As described above, according to the present invention, it is possible to obtain an electrode with a uniform concentration distribution of the binder, and moreover, the power consumption of the water removal device can be reduced by 20% compared to the conventional device, and the use of the binder We were also able to reduce the amount by 20%.

Furthermore, it not only improves the performance of battery electrode bodies, but also reduces the amount of binder liquid used and is efficient.
Furthermore, dripping and leakage of excess binder liquid into the water removal device that follows the impregnation device that impregnates the metal porous body with the binder liquid and the path leading to this device is greatly reduced. , the waterproof structure, insulation measures, and the removal ability of the moisture removal device can be simplified, making it possible to reduce the size, weight, power consumption, and cost.

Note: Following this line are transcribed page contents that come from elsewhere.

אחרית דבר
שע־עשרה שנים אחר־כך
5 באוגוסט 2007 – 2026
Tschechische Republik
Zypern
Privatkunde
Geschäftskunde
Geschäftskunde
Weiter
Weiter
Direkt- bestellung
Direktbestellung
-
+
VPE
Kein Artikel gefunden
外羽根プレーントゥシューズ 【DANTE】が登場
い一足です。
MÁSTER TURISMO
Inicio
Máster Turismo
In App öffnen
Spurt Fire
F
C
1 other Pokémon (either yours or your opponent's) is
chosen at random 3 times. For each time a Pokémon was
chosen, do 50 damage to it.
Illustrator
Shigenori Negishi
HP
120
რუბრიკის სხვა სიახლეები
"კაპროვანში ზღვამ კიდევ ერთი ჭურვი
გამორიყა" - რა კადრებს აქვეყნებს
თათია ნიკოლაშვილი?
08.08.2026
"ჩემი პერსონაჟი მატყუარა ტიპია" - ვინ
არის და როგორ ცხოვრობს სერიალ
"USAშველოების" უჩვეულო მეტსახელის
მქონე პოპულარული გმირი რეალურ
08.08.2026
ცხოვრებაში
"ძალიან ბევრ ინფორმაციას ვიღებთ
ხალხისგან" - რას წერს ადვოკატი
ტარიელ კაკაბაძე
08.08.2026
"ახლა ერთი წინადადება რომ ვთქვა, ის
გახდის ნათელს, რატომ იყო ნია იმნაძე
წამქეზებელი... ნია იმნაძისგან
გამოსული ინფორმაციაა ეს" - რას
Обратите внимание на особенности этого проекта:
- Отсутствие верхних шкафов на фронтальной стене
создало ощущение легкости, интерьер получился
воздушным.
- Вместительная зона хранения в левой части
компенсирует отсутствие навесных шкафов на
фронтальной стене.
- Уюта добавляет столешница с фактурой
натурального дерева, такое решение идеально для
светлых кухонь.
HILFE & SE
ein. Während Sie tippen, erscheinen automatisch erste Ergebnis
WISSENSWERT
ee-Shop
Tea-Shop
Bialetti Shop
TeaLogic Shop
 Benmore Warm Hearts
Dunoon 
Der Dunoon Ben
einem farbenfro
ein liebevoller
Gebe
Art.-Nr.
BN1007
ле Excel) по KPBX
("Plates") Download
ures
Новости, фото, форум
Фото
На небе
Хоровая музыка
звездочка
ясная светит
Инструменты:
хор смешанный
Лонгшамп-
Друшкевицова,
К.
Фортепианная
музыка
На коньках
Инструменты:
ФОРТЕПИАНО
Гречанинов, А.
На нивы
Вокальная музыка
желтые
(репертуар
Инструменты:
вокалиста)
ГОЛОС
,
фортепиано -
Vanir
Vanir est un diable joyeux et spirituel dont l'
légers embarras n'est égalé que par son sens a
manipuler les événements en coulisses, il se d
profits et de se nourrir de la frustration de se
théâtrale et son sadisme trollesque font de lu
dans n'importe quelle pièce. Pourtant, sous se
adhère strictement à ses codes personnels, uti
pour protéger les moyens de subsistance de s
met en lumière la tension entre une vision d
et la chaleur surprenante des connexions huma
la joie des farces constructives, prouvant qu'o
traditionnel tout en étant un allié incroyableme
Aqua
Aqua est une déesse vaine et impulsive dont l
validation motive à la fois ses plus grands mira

[Brief explanation of the drawing]

FIG. 1 is a schematic vertical cross-sectional view showing the configuration of an electrode manufacturing apparatus in an embodiment of the present invention, FIG. The figure is a perspective view of the main parts, Figure 5 is a diagram showing the current-voltage characteristics of a nickel-iron battery using the nickel electrode according to the present invention and a battery using a conventional nickel electrode, and Figure 6 is a diagram showing the binder. FIG. 7 is a plan view of a conventional binder liquid impregnation device, and FIG. 8 is a sectional view taken along the line 7--' in FIG. 7. 1... Sponge-like metal porous body, 4... Paste-like active material, 5... Active material filling machine, 8... Dryer,
11... Binder liquid impregnation device, 15, 16... Guide, 17... Binder liquid, 21, 22... Slit forming member.

Claims (1)

[Claims] 1. A step of continuously filling a paste-like active material into a sponge-like porous metal body having a three-dimensional structure having spaces continuously connected in the form of a long strip, and this porous metal body. forming a liquid tank filled with a binder liquid between a plurality of slits provided near the surface of the dried metal porous body or in contact with the metal porous body; manufacturing a battery electrode characterized by comprising the steps of: homogenizing the content of a binder liquid in the porous metal body by passing through the metal porous body; and removing excess binder liquid on the surface of the metal porous body. Law. 2. A patent claim in which the binder liquid filled between the slits is always maintained at a constant amount within a range of 1.2 to 5 times the apparent volume of the porous metal body immersed in the liquid bath. A method for manufacturing a battery electrode according to item 1. 3. Claim 1, wherein the thickness of the binder liquid layer located between the slits and remaining on the surface of the porous metal body is in the range of 1.2 to 3 times the thickness of the porous metal body. A method for manufacturing electrodes for batteries.